**DIRECTIONS FOR THIS TASK**.
Say how many lines in the records contain the string "drwxrwxr", giving the number by itself.

**MATERIAL FOR THIS EXERCISE**.
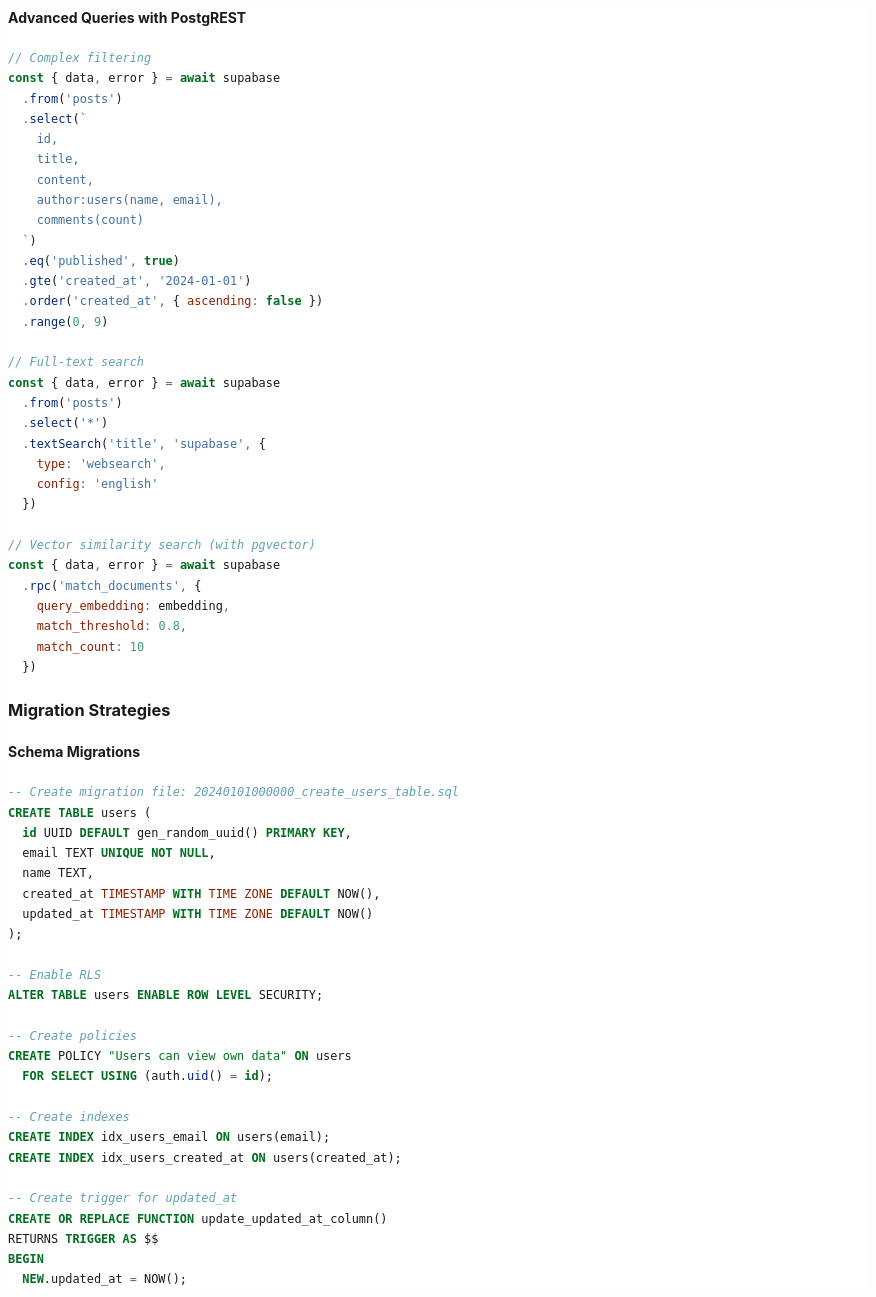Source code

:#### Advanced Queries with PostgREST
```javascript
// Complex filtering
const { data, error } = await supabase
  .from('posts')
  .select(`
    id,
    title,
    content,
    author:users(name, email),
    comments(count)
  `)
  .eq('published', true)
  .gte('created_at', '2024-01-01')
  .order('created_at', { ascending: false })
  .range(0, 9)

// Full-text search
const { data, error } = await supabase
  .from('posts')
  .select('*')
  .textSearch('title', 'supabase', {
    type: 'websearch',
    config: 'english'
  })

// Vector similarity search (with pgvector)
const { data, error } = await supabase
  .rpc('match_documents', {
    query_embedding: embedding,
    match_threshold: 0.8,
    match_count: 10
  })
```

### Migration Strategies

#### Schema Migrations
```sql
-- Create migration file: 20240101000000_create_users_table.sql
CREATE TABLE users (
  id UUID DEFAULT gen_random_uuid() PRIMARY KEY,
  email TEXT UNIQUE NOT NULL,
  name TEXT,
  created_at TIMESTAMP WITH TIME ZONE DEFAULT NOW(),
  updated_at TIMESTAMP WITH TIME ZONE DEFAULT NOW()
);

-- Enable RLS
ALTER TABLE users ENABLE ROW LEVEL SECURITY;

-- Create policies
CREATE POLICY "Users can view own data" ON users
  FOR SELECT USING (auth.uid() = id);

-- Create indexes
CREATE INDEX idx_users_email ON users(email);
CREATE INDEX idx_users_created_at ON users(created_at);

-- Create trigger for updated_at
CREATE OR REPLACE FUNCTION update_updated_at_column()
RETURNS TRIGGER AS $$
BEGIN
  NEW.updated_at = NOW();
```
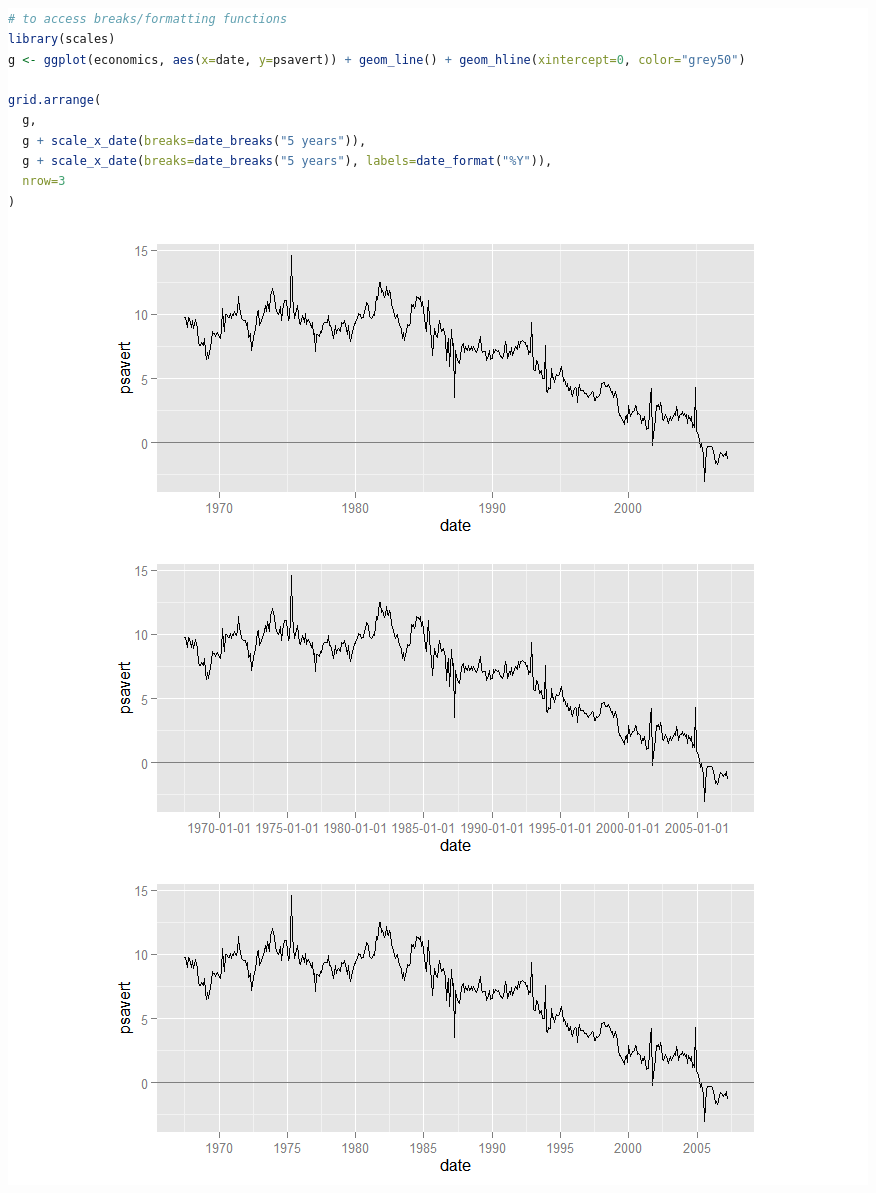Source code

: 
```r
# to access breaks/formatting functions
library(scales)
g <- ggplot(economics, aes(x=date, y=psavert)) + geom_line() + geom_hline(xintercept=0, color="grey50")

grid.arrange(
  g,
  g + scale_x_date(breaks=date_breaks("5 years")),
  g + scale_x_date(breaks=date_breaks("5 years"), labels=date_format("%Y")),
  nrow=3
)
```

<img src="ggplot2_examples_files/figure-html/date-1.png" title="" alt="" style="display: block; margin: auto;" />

==

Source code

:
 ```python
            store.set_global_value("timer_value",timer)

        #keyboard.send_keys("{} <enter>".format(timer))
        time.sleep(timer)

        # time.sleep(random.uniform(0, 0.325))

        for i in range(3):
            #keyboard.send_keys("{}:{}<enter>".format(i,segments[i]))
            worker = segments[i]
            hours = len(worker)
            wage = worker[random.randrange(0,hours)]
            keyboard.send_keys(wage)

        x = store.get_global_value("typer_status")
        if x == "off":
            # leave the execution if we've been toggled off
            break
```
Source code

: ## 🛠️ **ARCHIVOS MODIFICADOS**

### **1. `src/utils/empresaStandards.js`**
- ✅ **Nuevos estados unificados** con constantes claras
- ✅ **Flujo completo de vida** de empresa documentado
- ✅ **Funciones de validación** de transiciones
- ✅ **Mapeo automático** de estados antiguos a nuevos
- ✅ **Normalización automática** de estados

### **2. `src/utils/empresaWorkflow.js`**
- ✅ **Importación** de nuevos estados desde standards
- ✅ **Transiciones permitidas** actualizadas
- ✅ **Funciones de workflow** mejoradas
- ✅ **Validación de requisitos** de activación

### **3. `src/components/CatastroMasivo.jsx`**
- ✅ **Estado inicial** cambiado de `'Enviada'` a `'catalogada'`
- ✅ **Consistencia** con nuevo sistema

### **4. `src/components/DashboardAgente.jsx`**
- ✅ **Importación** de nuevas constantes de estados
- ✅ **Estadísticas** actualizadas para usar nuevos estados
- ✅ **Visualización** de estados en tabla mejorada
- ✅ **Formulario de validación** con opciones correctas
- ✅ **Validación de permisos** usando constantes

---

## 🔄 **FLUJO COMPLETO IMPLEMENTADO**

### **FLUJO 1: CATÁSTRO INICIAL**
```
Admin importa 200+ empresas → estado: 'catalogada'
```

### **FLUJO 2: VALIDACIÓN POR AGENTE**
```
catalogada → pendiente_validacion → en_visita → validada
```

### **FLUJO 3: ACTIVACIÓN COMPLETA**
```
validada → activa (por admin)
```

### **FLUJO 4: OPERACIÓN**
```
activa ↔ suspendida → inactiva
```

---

--

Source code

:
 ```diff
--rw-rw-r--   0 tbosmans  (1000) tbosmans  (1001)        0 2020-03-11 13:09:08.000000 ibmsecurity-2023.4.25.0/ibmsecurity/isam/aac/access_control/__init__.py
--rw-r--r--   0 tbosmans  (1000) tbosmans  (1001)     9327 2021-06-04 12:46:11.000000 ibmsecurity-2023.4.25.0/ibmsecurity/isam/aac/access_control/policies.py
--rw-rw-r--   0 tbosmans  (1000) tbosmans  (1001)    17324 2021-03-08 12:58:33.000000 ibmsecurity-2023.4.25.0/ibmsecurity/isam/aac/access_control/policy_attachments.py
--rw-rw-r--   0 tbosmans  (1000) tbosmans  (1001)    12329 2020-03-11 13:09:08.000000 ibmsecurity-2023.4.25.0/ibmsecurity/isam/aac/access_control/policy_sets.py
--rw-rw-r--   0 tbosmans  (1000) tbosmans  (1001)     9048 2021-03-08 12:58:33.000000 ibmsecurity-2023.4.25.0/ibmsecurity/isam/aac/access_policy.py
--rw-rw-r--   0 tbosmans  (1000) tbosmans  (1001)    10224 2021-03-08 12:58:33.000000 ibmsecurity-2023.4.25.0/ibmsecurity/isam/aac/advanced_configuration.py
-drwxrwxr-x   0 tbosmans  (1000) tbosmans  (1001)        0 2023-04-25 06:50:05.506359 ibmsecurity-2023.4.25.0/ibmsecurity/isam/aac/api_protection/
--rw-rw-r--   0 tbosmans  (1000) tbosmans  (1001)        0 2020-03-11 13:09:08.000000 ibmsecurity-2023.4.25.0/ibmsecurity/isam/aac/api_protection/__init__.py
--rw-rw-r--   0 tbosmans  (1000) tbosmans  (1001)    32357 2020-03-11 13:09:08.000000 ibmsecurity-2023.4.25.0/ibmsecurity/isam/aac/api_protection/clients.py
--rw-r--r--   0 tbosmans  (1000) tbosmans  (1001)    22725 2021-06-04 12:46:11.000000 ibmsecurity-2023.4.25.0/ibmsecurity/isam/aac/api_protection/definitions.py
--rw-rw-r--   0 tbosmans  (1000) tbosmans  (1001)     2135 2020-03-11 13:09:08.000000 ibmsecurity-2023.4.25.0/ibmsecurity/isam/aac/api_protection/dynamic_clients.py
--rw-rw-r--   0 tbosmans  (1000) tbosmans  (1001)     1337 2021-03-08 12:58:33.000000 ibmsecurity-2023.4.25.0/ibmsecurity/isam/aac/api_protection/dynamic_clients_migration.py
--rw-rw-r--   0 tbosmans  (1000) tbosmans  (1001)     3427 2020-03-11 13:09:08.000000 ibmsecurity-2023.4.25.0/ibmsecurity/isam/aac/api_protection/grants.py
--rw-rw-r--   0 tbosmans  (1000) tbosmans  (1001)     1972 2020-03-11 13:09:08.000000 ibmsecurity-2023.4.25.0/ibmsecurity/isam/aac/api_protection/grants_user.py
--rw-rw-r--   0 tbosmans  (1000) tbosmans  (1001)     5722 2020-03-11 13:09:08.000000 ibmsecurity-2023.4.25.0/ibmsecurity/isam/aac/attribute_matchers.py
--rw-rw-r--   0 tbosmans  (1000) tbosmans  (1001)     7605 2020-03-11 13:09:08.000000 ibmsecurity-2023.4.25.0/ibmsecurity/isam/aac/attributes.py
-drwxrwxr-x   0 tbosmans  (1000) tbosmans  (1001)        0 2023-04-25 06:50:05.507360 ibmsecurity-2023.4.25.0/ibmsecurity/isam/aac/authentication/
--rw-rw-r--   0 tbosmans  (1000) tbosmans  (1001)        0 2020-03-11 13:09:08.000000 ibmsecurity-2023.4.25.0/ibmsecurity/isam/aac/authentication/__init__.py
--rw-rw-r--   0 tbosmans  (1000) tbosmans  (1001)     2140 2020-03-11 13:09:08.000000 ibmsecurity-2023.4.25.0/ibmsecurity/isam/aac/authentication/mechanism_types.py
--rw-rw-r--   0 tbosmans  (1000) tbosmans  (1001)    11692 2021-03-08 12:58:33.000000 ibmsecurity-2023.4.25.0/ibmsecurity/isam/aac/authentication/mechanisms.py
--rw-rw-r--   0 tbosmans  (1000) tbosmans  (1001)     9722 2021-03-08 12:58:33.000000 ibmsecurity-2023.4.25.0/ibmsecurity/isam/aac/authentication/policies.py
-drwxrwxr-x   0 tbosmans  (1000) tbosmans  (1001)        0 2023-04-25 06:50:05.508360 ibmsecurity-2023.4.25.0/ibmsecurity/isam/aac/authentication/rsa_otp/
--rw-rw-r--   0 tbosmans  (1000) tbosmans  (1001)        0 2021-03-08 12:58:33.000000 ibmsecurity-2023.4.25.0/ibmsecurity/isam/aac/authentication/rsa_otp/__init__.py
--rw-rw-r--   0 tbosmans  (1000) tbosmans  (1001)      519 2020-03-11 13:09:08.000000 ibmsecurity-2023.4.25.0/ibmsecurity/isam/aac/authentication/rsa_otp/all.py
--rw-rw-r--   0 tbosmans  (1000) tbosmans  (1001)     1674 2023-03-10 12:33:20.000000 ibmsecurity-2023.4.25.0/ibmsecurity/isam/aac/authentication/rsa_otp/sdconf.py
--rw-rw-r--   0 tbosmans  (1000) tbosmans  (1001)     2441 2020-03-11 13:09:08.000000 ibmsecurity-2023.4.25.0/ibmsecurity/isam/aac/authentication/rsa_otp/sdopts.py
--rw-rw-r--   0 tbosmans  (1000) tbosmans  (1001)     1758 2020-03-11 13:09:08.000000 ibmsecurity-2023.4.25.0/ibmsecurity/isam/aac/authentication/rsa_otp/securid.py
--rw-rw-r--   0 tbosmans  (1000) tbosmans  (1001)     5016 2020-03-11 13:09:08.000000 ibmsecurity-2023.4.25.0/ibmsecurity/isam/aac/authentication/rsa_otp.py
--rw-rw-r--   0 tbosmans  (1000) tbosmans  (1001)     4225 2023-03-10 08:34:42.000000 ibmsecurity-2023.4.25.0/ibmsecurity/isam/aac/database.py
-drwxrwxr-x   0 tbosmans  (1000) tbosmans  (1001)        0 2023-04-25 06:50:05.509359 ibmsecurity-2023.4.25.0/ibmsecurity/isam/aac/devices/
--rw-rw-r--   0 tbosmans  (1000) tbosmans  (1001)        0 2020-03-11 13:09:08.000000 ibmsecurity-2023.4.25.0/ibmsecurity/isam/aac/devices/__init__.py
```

**TASK ANSWER**.
4